— REQUIRED ACTIONS —
1 - Rewrite the paragraph of the excerpt on Clare Curran's media criticism that begins "There's nothing new about political correspondents" in shorter form, keeping its main facts.
2 - In the excerpt on Clare Curran's media criticism, how many meetings did Shane Jones fail to record properly as a minister?
3 - Extend the excerpt on Clare Curran's media criticism, starting right after its final sentence.

She also pointed to the Weekend Herald publishing the front page headlines 'PANDEMONIUM' the morning after the first case of Covid-19 was confirmed in Auckland and panic-buying broke out in places. 

“That created a sense of panic which was outrageous,“ she said.

“What I have been trying to do is draw attention to the fact the media have become players rather than reporters. There is a place for commentary but it should be labelled as commentary  - yet it’s in our news reporting every day and we are being told what to think about things as they’re being reported,“ she said. 

“The lines are blurred. If they are writing new stories and injecting their own views into the new stories  - is that appropriate?“ she asked.

There's nothing new about political correspondents and editors having licence to analyse and interpret how politicians perform or how well or badly policies have been put in place. And ministers know that if they slip up, the opposition will criticise them and the media will report that.

“It’s deepening and getting worse exacerbated by the constant need to refresh the new cycle to generate clicks. Every news outlet – even the one that I believe should be holding the rest of the media to a higher standard – is being driven by that,“ Clare Curran said, referring to RNZ.

In an interview with the Spinoff, she pointed out Shane Jones as a minister not properly recording 61 meetings - including some relating to the Provincial Growth Fund - yet that made far fewer headlines.

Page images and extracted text
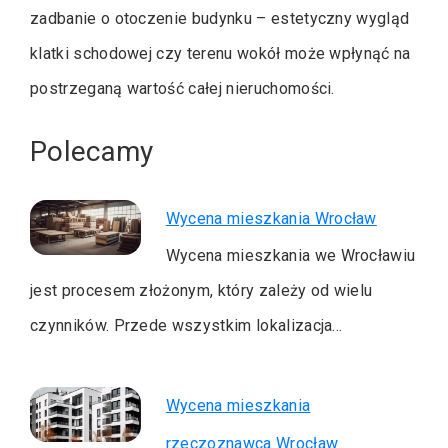
zadbanie o otoczenie budynku – estetyczny wygląd
klatki schodowej czy terenu wokół może wpłynąć na
postrzeganą wartość całej nieruchomości.
Polecamy
Wycena mieszkania Wrocław
Wycena mieszkania we Wrocławiu
jest procesem złożonym, który zależy od wielu
czynników. Przede wszystkim lokalizacja…
Wycena mieszkania
rzeczoznawca Wrocław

— RESULTS OF THE TASKS —
1 - Political correspondents and editors have long been free to analyze how politicians perform and how well or badly policies are carried out. Ministers know that any slip will draw criticism from the opposition, which the media will then report.

2 - 61

3 -
“If you do an analysis  - as I have done from the time I was a minister - the sheer number of negative stories about me from certain media outlets far outweighed other issues that were running at the time,“ she said.

Clare Curran was reluctant to name any outlets or report she felt were responsible for the commentary she had branded "destructive."

“I can tell you I have had conversations with potential and incoming MPs and there is apprehension around the level of scrutiny they’re faced with, especially people who have a non-adversarial approach to their lives,“ she said.

“The point I’ve been trying to make – if any journalists will listen – is that it’s not any of them individually that are the problem. It’s the system in which they operate. Having been in parliament for 12 years, I know  . . . it goes to the core of the adversarial system” she said. 

“But I haven’t seen one piece written by a journalist saying; ‘hang on a minute - maybe we do need to think about our role in all of this. That’s what I’ve been asking him to do . . . but it is a taboo subject to criticise the media. And when you do, there are consequences,” she said. 

What's the future for public media?

“I fear (RNZ) has lost its way in holding all media to a higher standard,” Curran said in her valedictory speech. 

What's the problem?

“It’s the perceived move to a competitive model where RNZ’s place in the landscape is as a competitor with other news outlets rather than holding a special central place in our landscape based on a charter that puts the public interest at the centre of it,” she said. 

“What I see happening  - and I’m not the only one - is that RNZ’s more competitive,” she said.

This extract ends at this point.